Dive Brief:
- Enterprises are leaning on hybrid cloud strategies to accommodate growing AI workloads, a Wednesday report from advisory firm Information Services Group found.
- More than 80% of enterprises are revisiting their cloud plans to better support AI, the report found, citing wishes to strengthen their operational resilience and improve consistency, cut costs and improve performance. Hybrid approaches that are gaining popularity often include a combination of public cloud, private cloud, colocation, edge and sovereign environments, or all of the above, the report found.
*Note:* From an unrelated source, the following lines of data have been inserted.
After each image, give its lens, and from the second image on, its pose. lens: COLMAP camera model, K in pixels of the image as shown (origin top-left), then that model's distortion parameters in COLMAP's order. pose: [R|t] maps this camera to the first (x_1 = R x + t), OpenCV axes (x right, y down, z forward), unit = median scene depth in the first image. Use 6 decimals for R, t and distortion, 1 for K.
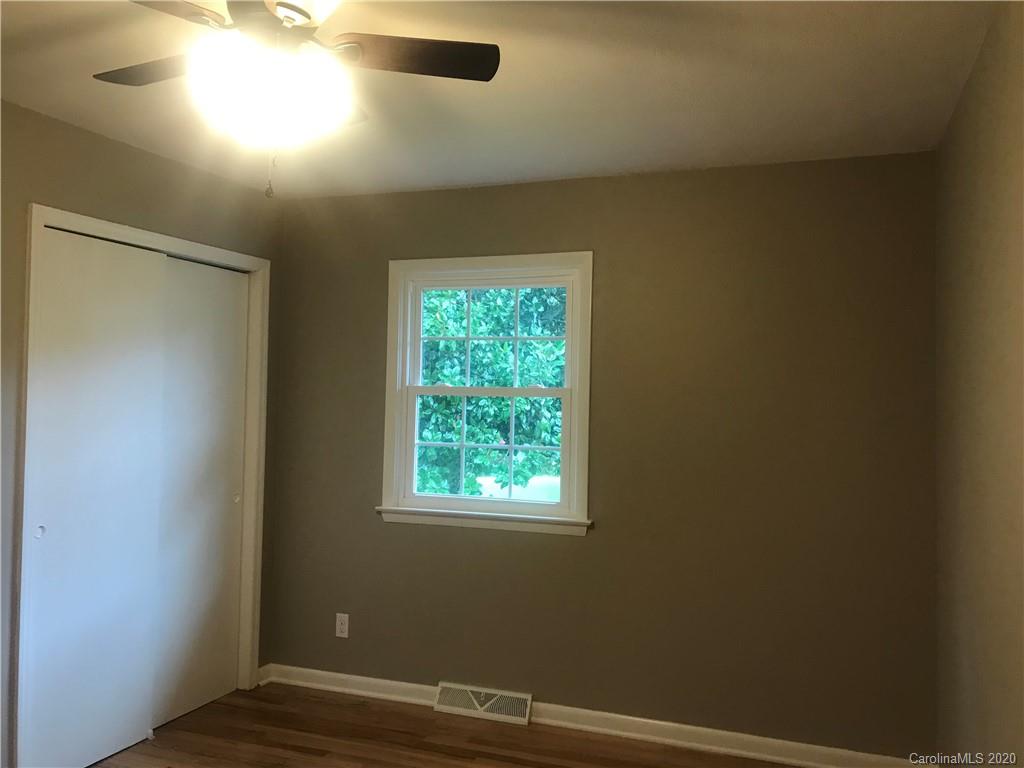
lens RADIAL K [[848.7, 0, 512.0], [0, 848.7, 384.0], [0, 0, 1]] dist [0.009665, -0.004050]
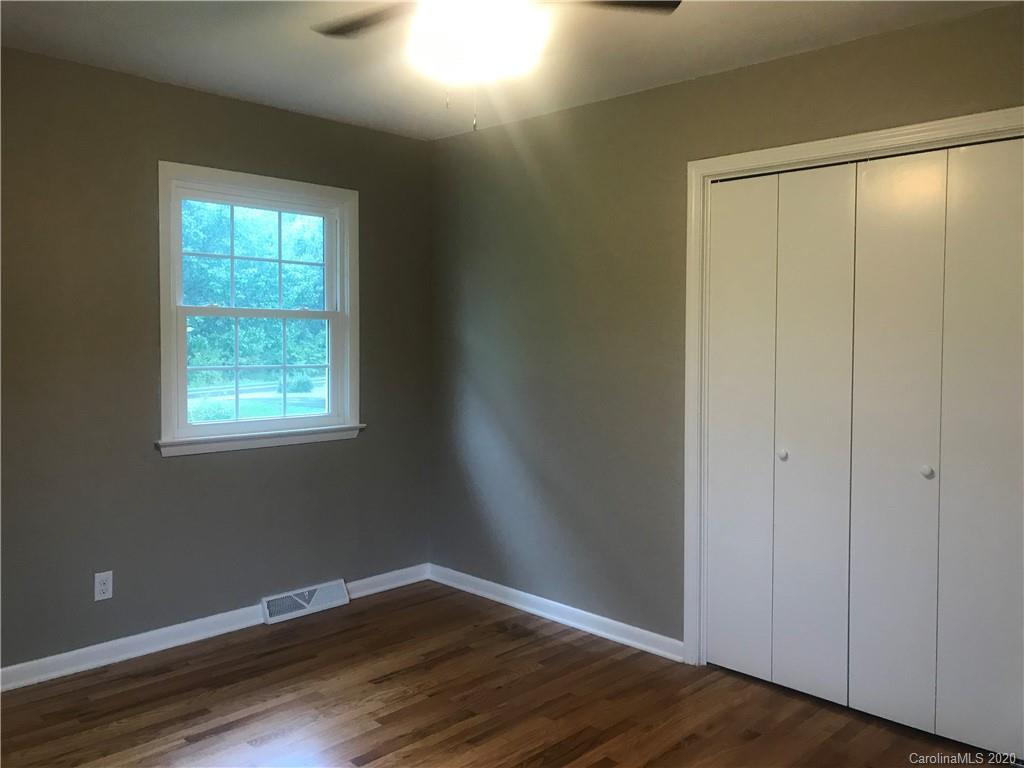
lens RADIAL K [[848.7, 0, 512.0], [0, 848.7, 384.0], [0, 0, 1]] dist [0.009665, -0.004050]
pose [[0.433111, -0.068823, 0.898709, -0.830737], [-0.028357, 0.995547, 0.089905, -0.005945], [-0.900895, -0.064424, 0.429230, 0.297013]]
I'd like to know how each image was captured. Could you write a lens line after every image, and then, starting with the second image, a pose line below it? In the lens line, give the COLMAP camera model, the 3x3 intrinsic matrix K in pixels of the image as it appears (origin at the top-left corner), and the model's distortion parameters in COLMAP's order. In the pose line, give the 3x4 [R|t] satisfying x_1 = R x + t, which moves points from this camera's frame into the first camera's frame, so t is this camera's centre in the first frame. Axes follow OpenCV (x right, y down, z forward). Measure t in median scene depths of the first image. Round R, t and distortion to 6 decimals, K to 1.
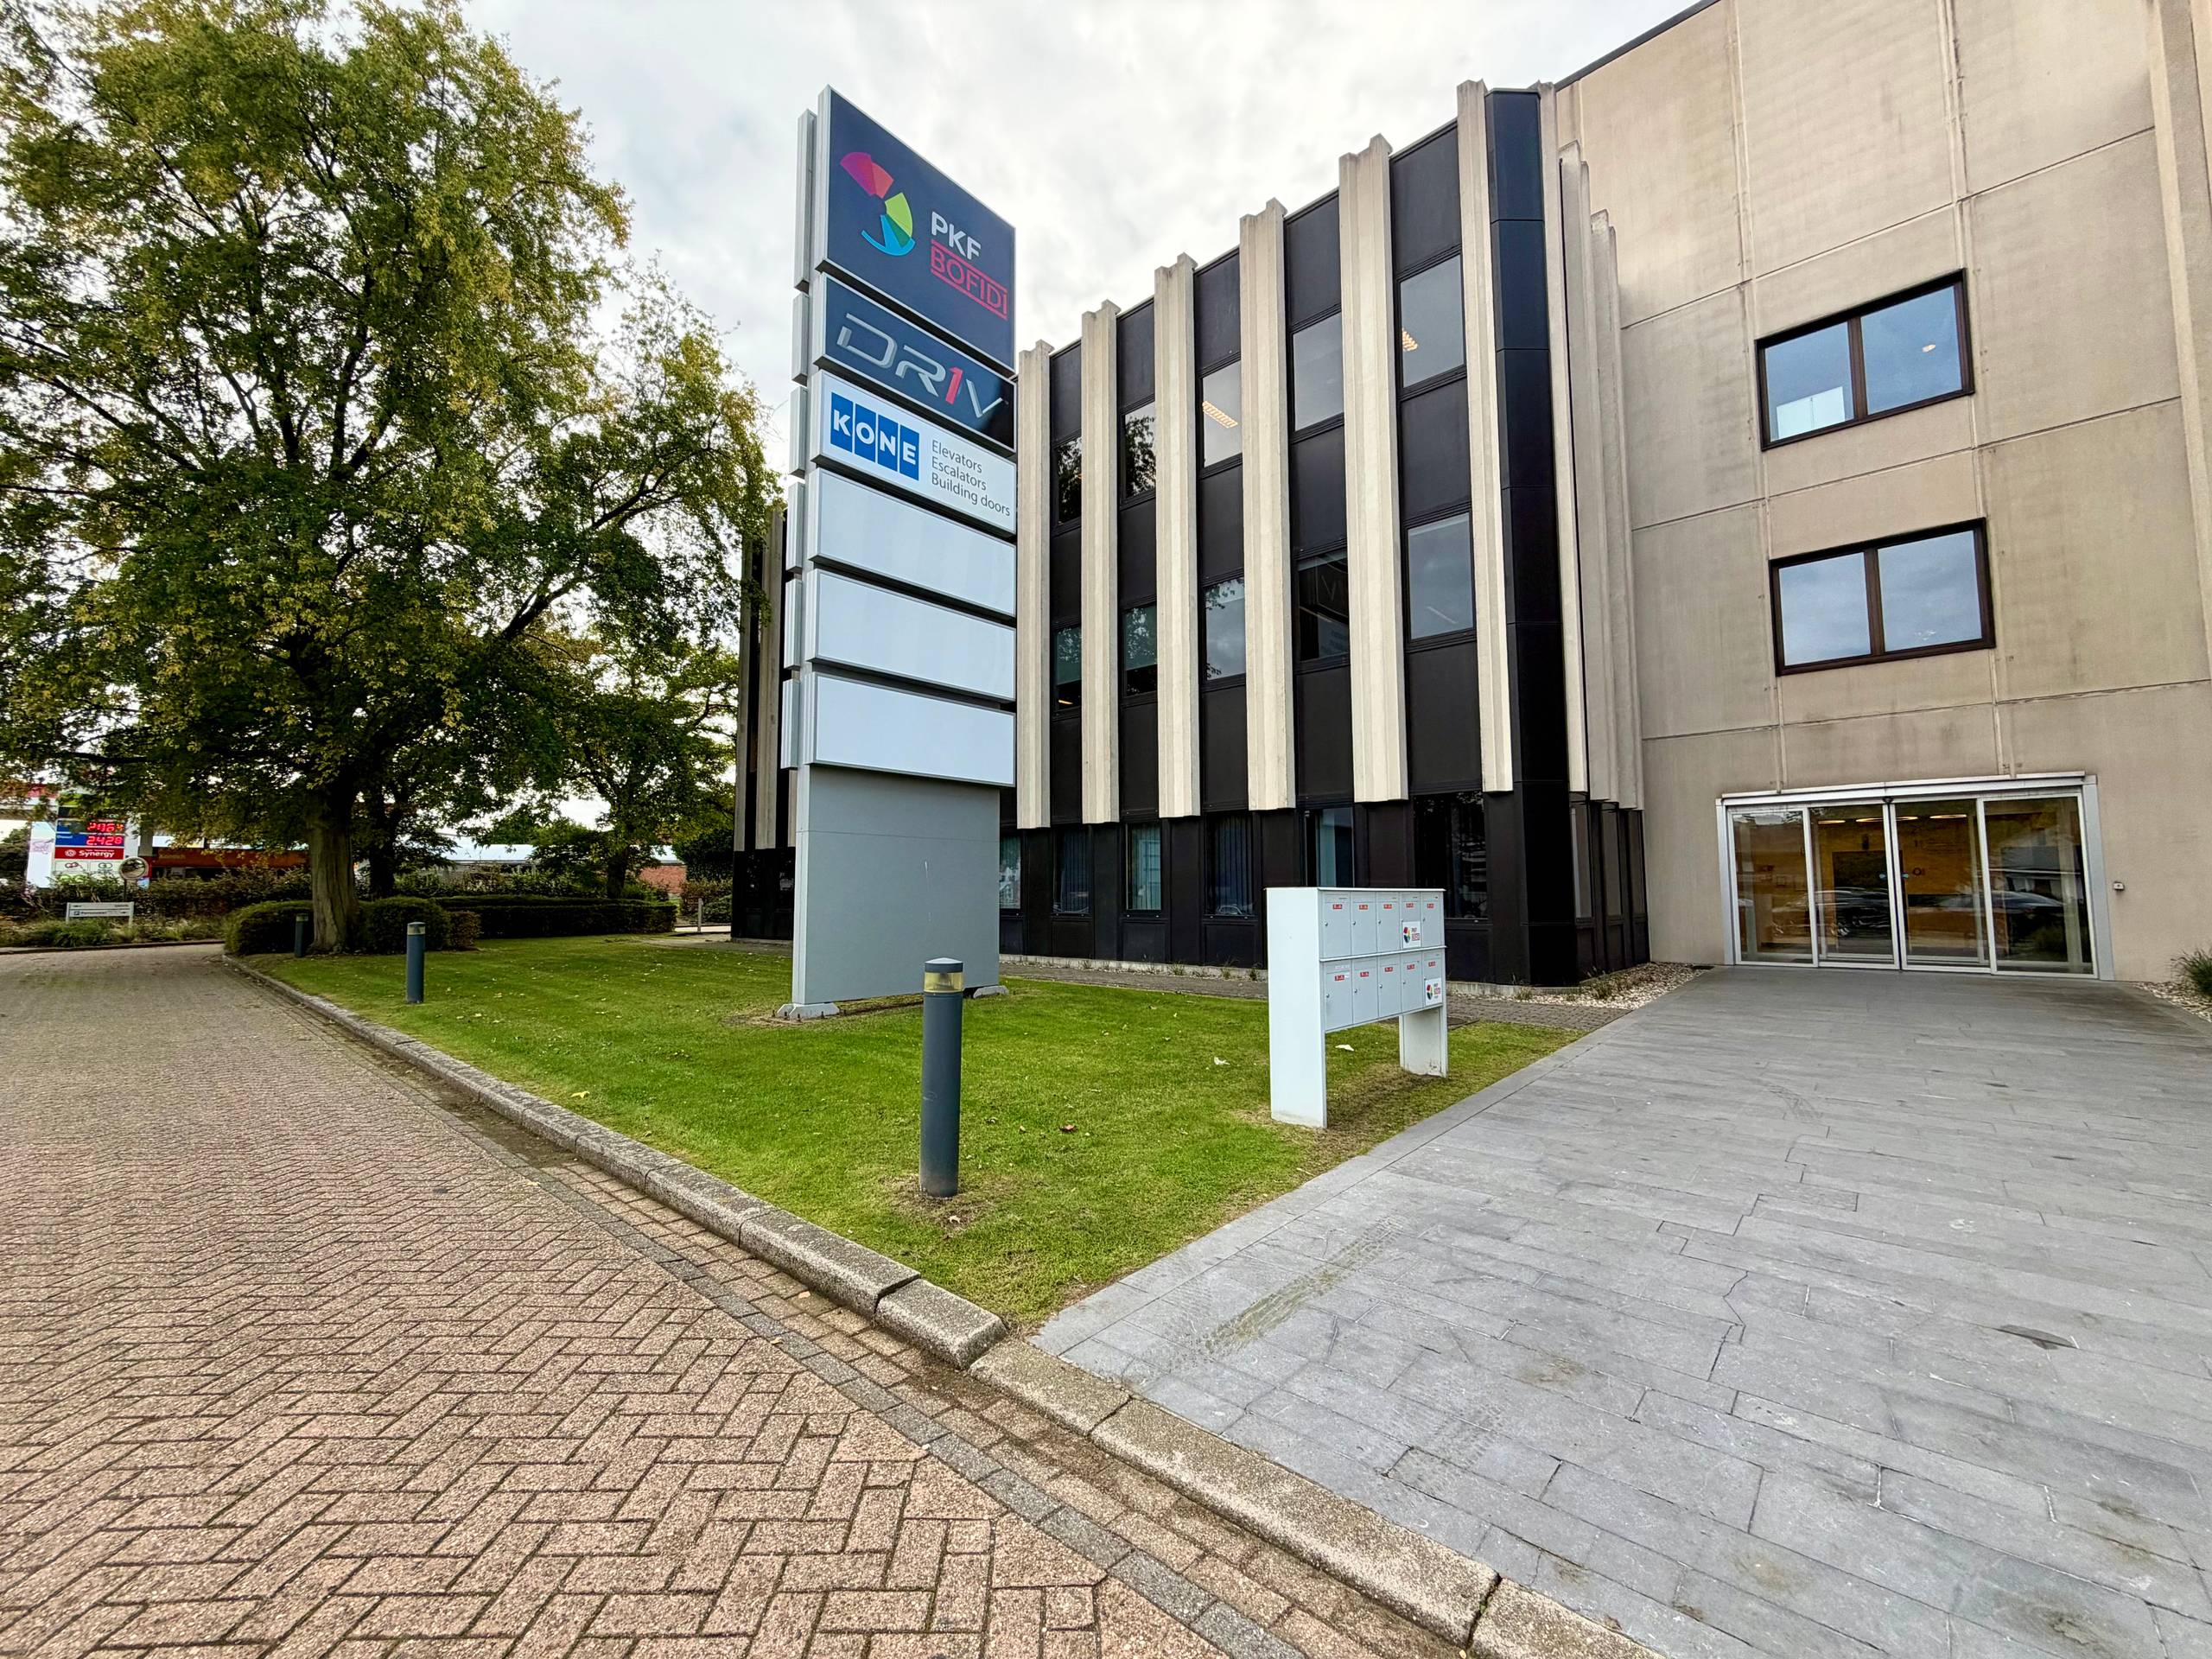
lens RADIAL K [[877.5, 0, 1107.4], [0, 877.5, 831.5], [0, 0, 1]] dist [0.001754, -0.000549]
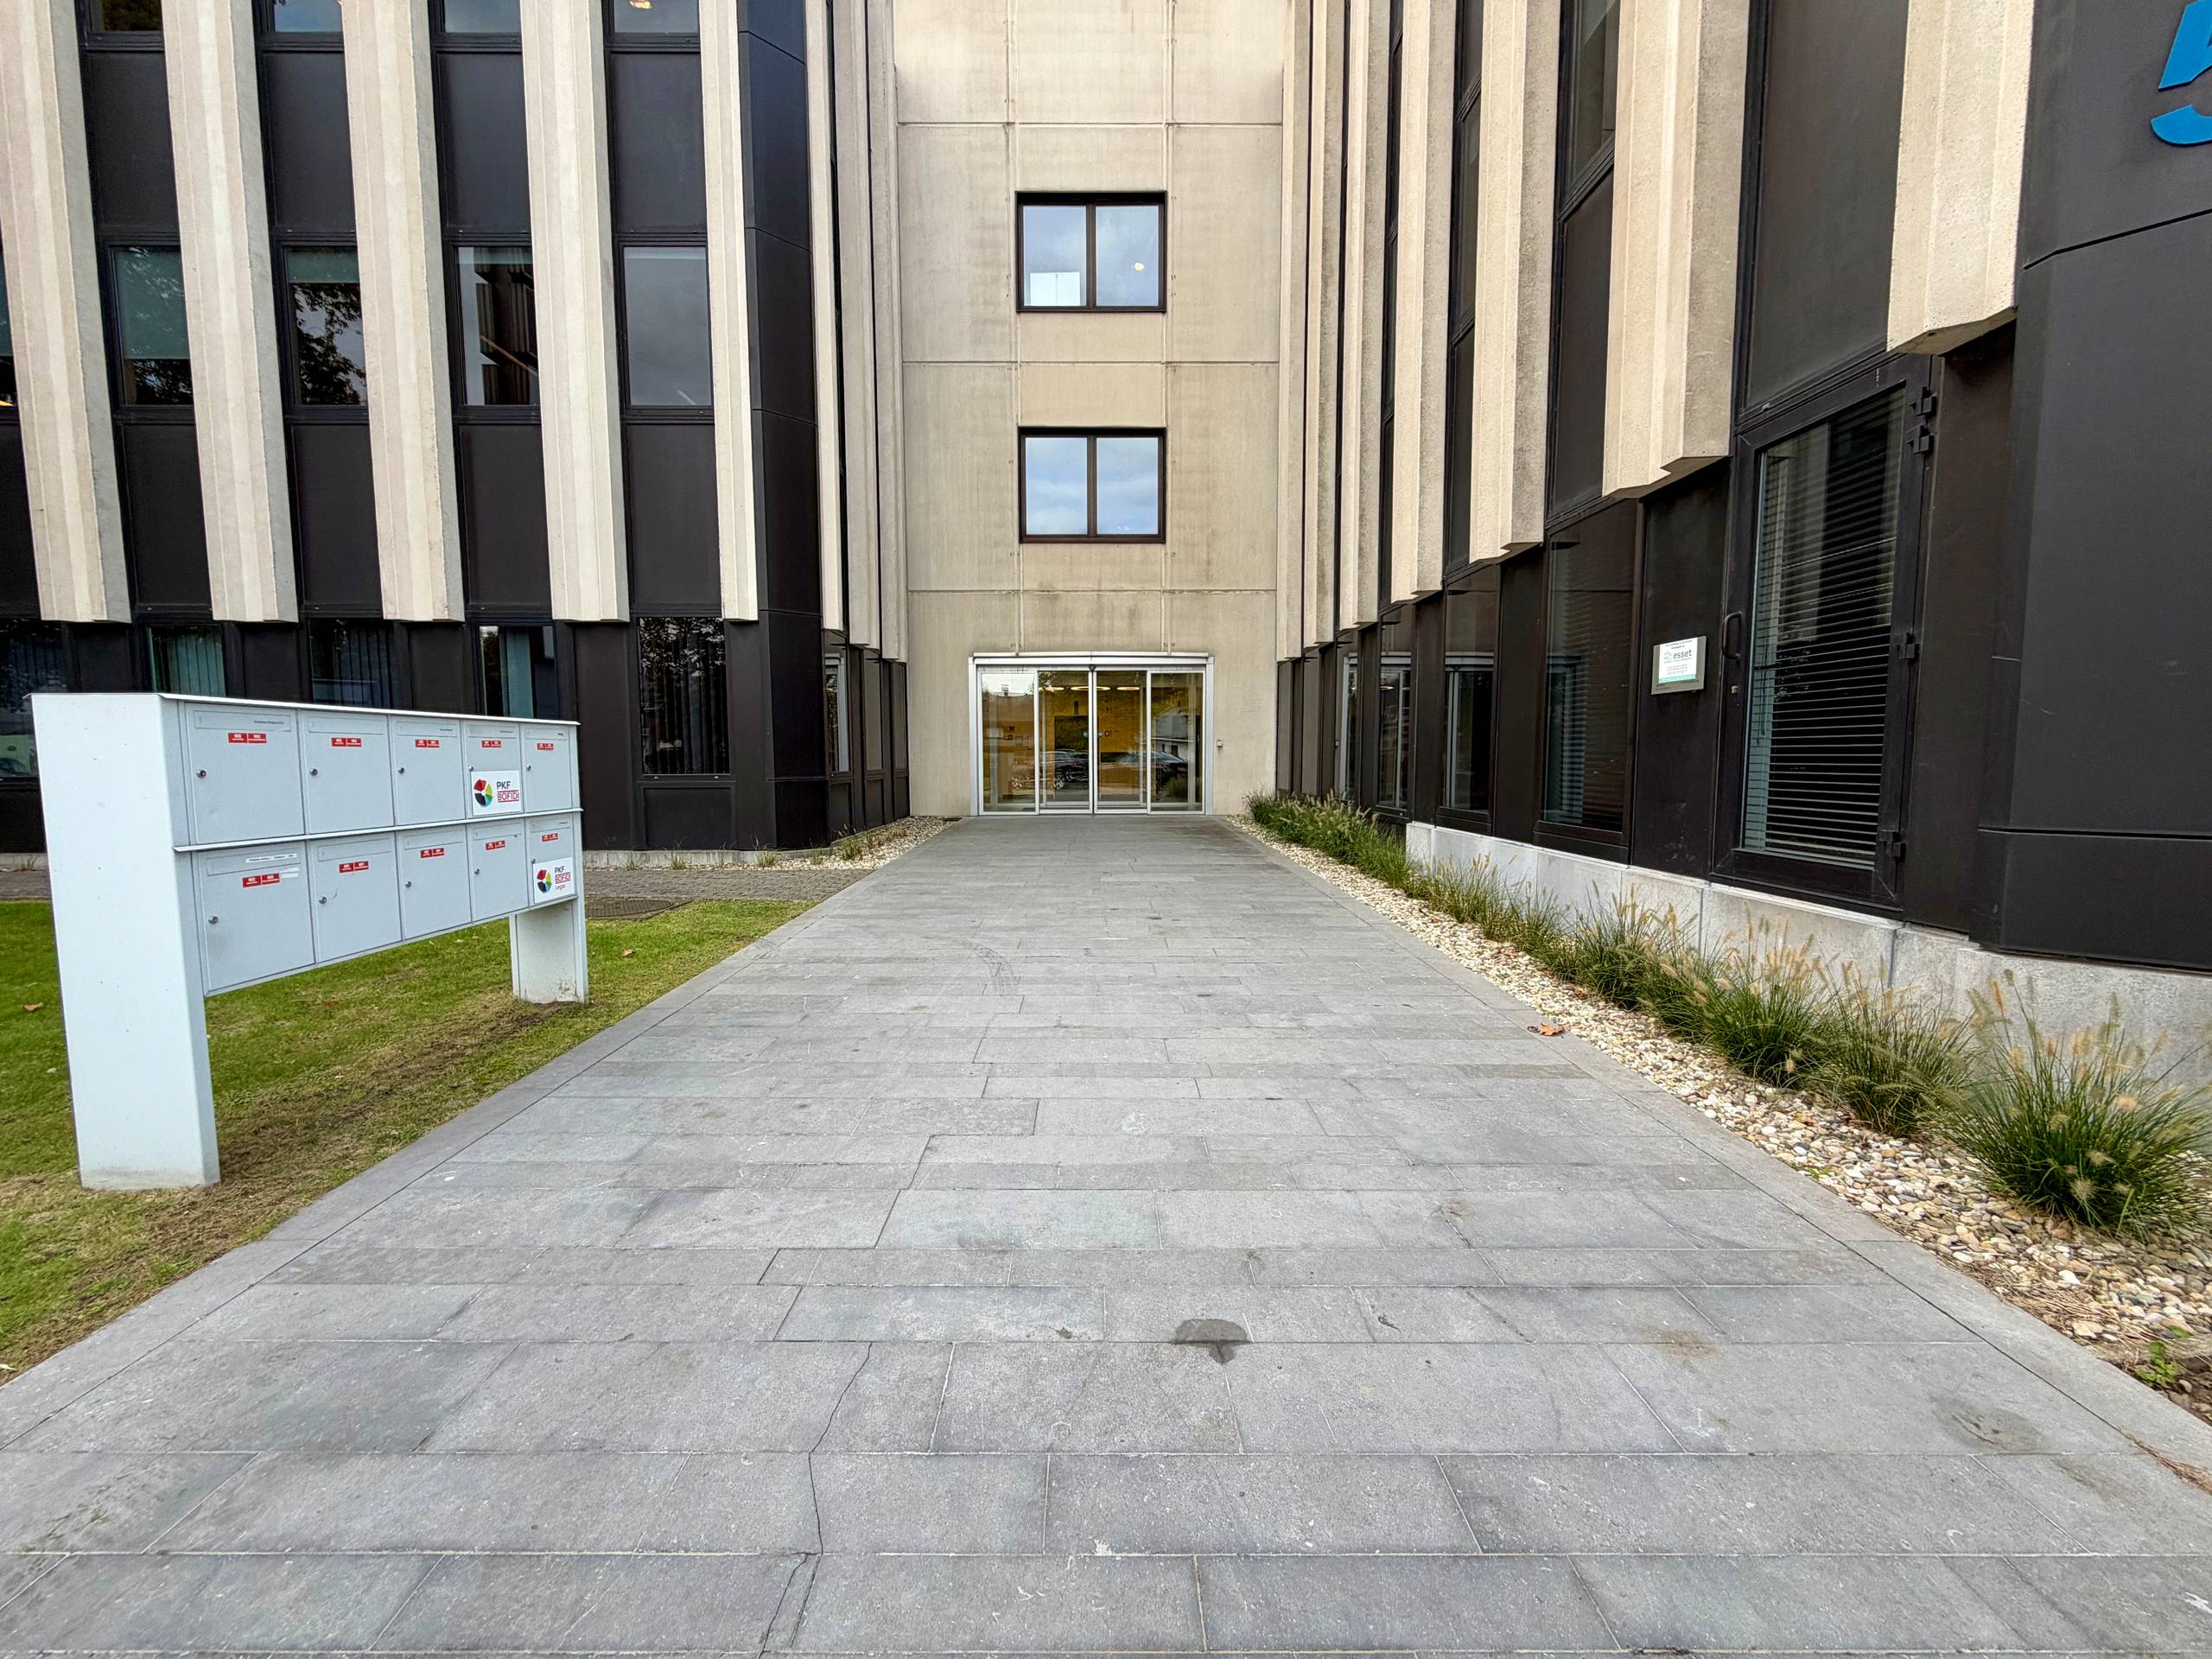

- Organizations looking for flexibility and cost-consciousness are redesigning their operating models to meet the demands of AI, Anay Nawathe, ISG cloud delivery lead for the Americas, said in a statement. “Hybrid cloud has become less about where workloads run and more about how enterprises maintain control across increasingly diverse environments,” he said.
Dive Insight:
As enterprise demand for AI compute rises, and executives worry about increasing costs or vendor lock-in, more companies are taking a hybrid cloud approach.
Preparing to expand AI use is one of the central reasons to change cloud strategies, ISG’s report found. Enterprises are investing in GPU-enabled architectures, distributed data platforms and hybrid AI operating models while adopting AI platforms.
Organizations are seeking unified platforms that combine observability, automation and financial management into one operating framework, the report found. Performance and cost management were also high priorities for enterprises seeking hybrid cloud environments.
Vendors in the sprawling cloud market have quickly moved to address the growing needs for AI-ready compute. Neocloud providers, which offer AI-optimized infrastructure, will earn 20% of the $267 billion AI cloud market by 2030, a recent Gartner study found. Apple opened up access to private cloud compute in June, while Blackstone and Google launched a compute-as-a-service offering in May.
Increasing AI workloads and GPU-intensive infrastructure is driving up demand for cost transparency and optimization across private cloud, Kubernetes, edge and sovereign cloud environments, the report found.
Sovereignty is a major factor behind diversifying cloud offerings, the report said, as enterprises want more control over infrastructure, data residency and AI governance for their long-term AI plans.
“The most effective hybrid platforms no longer treat operations, cyber recovery and cost management as separate disciplines,” said Shashank Rajmane, ISG principal analyst and lead author of the report, in press release about the report. “Enterprises increasingly expect providers to unify these capabilities, improving business continuity and long-term performance.”